● **Problem to work on**:
Give the total number of lines in the data below that include "shelf", and nothing else.

(The records Opens)

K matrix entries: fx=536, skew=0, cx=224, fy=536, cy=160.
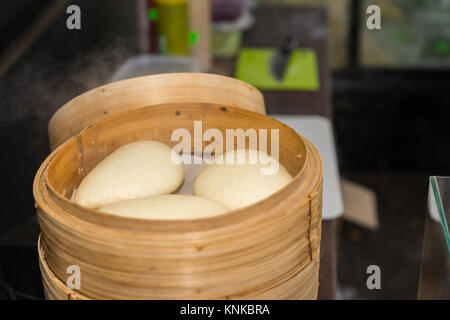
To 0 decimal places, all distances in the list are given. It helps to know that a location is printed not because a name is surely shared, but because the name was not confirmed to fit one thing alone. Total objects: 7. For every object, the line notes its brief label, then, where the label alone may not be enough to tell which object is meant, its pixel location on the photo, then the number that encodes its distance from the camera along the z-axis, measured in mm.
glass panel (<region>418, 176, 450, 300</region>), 713
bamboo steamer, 518
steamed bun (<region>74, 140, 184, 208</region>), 662
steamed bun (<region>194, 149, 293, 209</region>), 655
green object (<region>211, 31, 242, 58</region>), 2420
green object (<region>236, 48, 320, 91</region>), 2172
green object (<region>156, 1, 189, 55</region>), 1865
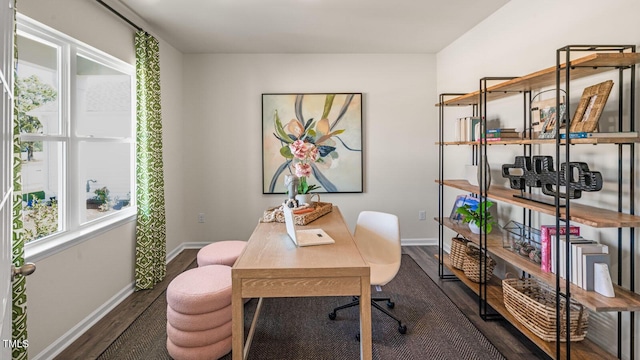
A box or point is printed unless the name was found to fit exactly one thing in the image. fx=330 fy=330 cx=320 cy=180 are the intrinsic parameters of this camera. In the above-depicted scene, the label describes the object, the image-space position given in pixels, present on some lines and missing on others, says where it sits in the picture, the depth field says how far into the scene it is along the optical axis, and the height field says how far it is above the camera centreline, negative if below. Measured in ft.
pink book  6.72 -1.39
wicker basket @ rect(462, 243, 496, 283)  9.57 -2.62
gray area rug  7.02 -3.68
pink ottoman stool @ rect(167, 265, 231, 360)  6.47 -2.85
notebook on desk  6.28 -1.19
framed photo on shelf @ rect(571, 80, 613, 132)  5.70 +1.24
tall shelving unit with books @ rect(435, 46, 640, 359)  5.47 -0.64
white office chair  7.72 -1.81
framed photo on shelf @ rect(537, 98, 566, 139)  6.63 +1.26
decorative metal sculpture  5.68 +0.00
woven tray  7.93 -0.96
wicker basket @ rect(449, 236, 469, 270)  10.25 -2.36
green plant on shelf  8.47 -1.07
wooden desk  5.19 -1.62
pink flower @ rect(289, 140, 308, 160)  8.19 +0.67
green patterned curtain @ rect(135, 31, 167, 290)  10.16 +0.37
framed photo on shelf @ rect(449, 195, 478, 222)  10.85 -0.85
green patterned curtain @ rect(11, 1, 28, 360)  5.63 -1.28
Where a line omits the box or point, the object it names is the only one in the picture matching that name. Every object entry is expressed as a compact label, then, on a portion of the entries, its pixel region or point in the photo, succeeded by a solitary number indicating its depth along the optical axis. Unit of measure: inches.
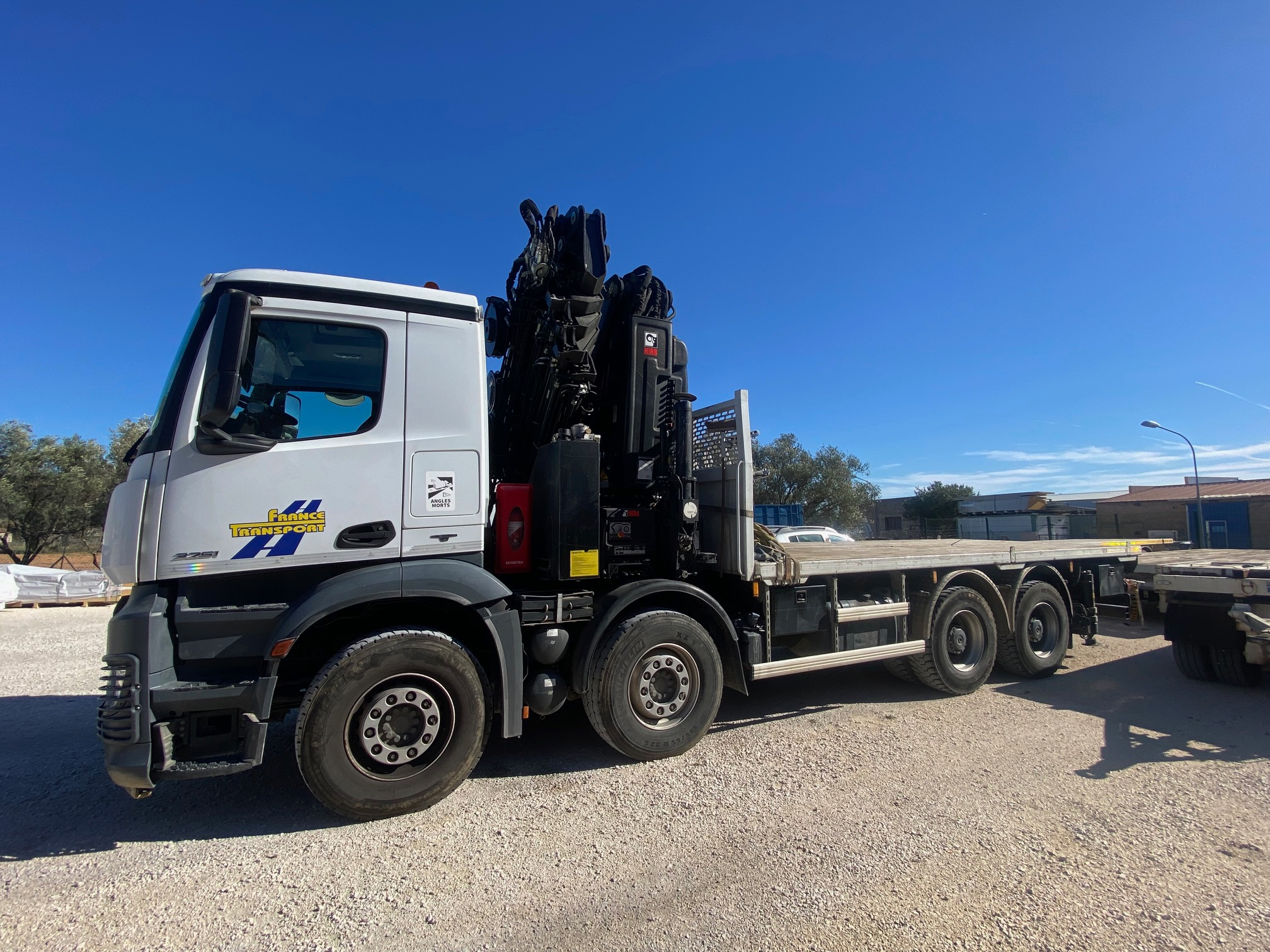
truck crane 139.4
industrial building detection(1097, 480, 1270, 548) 1364.4
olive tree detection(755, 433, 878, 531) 1530.5
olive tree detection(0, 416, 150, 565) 894.4
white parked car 642.8
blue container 1116.5
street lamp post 943.0
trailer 245.0
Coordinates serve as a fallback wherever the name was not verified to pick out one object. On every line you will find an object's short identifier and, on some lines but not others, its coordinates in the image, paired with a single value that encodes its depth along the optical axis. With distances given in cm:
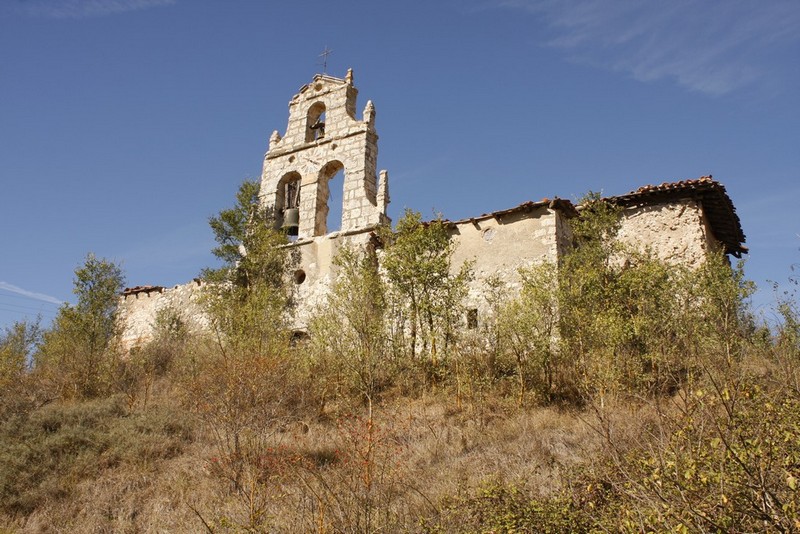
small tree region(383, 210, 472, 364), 1302
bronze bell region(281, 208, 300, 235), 1826
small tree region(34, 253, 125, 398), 1455
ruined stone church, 1451
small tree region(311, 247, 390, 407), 1230
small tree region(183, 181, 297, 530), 905
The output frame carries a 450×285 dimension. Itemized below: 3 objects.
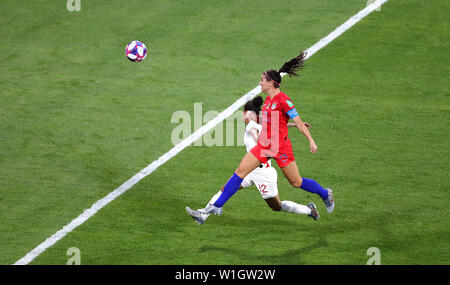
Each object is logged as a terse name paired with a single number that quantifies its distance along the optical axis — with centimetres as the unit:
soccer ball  2755
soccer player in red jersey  1961
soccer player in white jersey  1997
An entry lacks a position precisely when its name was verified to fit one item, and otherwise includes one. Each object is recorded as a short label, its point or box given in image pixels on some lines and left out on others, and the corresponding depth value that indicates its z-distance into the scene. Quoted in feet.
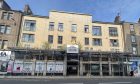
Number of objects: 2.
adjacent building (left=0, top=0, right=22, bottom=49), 56.00
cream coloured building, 59.02
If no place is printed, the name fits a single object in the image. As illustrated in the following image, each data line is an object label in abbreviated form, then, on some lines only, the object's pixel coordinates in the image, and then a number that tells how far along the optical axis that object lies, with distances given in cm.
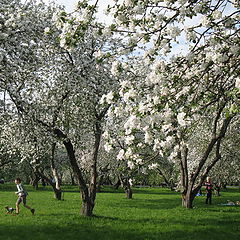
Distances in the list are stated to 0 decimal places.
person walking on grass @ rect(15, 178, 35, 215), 1641
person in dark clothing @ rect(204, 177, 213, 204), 2477
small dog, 1630
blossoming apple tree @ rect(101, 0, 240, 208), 691
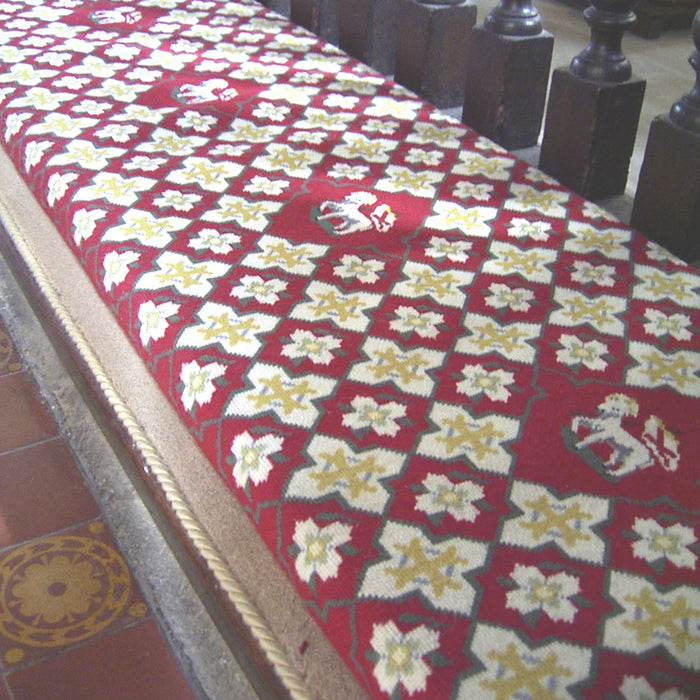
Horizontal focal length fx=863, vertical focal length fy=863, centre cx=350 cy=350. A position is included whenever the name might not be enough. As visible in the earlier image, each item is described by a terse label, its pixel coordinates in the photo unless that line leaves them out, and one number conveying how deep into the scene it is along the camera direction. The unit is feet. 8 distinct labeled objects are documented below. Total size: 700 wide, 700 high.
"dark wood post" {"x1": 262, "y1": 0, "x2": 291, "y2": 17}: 9.51
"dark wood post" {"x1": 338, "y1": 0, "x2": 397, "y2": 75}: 7.69
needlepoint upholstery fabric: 3.08
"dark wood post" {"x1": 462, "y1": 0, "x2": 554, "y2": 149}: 6.19
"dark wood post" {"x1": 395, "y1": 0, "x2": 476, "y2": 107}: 6.93
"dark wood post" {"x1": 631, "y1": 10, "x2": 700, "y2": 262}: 4.97
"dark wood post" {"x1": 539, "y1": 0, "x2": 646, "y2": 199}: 5.54
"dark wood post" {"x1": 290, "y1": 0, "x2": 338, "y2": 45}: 8.48
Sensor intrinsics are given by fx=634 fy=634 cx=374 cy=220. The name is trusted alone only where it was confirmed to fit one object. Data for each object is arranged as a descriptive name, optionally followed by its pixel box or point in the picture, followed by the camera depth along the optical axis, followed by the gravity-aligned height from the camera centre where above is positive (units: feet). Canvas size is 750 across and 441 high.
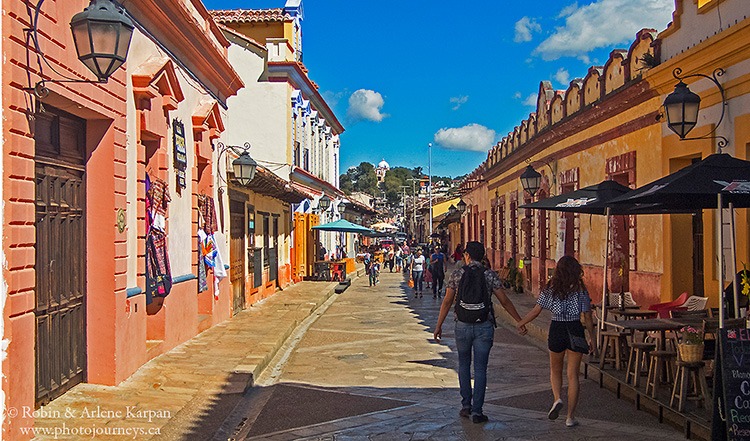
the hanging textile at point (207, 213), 36.94 +1.35
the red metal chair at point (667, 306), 28.92 -3.47
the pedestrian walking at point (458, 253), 95.26 -3.15
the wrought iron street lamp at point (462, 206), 112.05 +4.75
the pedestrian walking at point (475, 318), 19.36 -2.65
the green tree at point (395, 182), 450.30 +38.51
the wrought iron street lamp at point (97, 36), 17.33 +5.53
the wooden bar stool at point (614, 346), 24.39 -4.52
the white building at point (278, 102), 72.02 +15.61
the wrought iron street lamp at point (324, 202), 87.30 +4.49
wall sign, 31.53 +4.25
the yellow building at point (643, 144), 26.99 +5.02
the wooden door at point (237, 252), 45.57 -1.24
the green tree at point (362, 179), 455.22 +41.50
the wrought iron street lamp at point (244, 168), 41.60 +4.43
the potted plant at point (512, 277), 63.66 -4.60
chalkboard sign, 15.47 -3.89
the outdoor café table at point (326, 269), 79.61 -4.35
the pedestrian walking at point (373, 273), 80.24 -5.00
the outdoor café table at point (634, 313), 26.91 -3.54
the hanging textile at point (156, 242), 27.30 -0.27
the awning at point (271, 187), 47.70 +3.99
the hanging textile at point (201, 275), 36.47 -2.29
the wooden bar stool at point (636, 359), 21.35 -4.43
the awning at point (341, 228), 79.80 +0.82
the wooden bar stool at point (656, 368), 20.22 -4.46
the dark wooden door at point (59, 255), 18.86 -0.55
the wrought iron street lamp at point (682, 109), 25.40 +4.90
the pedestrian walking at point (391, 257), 113.19 -4.28
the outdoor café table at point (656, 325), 21.35 -3.27
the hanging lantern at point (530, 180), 48.85 +4.00
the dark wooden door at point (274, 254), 62.13 -1.91
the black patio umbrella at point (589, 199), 26.51 +1.45
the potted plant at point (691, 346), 18.66 -3.43
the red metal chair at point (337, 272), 79.97 -4.77
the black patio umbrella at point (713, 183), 17.43 +1.33
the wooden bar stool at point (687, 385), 18.45 -4.63
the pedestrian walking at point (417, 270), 65.51 -3.80
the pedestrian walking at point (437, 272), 66.23 -4.10
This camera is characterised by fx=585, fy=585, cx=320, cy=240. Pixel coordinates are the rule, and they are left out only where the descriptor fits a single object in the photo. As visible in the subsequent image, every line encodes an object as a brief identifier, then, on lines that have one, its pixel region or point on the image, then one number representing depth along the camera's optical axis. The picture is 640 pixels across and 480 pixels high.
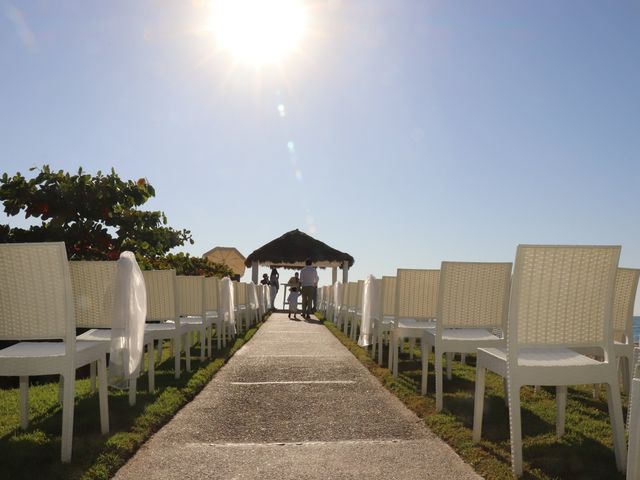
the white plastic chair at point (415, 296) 5.66
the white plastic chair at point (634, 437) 2.19
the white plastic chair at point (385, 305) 6.51
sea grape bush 7.49
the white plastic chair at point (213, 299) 8.08
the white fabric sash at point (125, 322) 3.85
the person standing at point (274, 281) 23.41
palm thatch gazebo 24.16
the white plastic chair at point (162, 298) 5.54
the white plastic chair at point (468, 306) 4.22
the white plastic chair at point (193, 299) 7.02
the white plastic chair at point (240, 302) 10.61
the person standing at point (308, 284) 16.66
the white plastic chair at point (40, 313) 3.10
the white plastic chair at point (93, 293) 4.61
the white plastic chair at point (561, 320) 2.94
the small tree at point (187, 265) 9.24
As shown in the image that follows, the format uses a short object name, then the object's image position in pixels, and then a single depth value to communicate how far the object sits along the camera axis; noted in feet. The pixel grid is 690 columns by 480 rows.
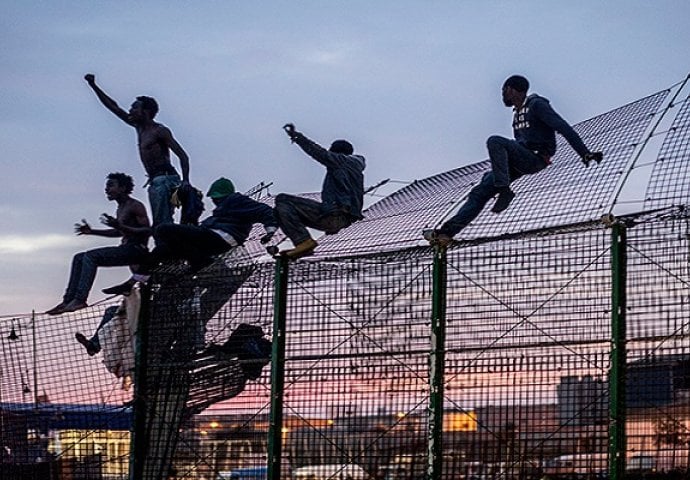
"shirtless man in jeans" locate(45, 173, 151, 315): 47.85
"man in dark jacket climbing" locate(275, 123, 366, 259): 43.65
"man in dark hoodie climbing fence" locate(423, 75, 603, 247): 40.16
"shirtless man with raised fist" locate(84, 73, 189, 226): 49.67
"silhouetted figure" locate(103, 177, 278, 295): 45.88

(The records Closes)

● **Output of the task**:
4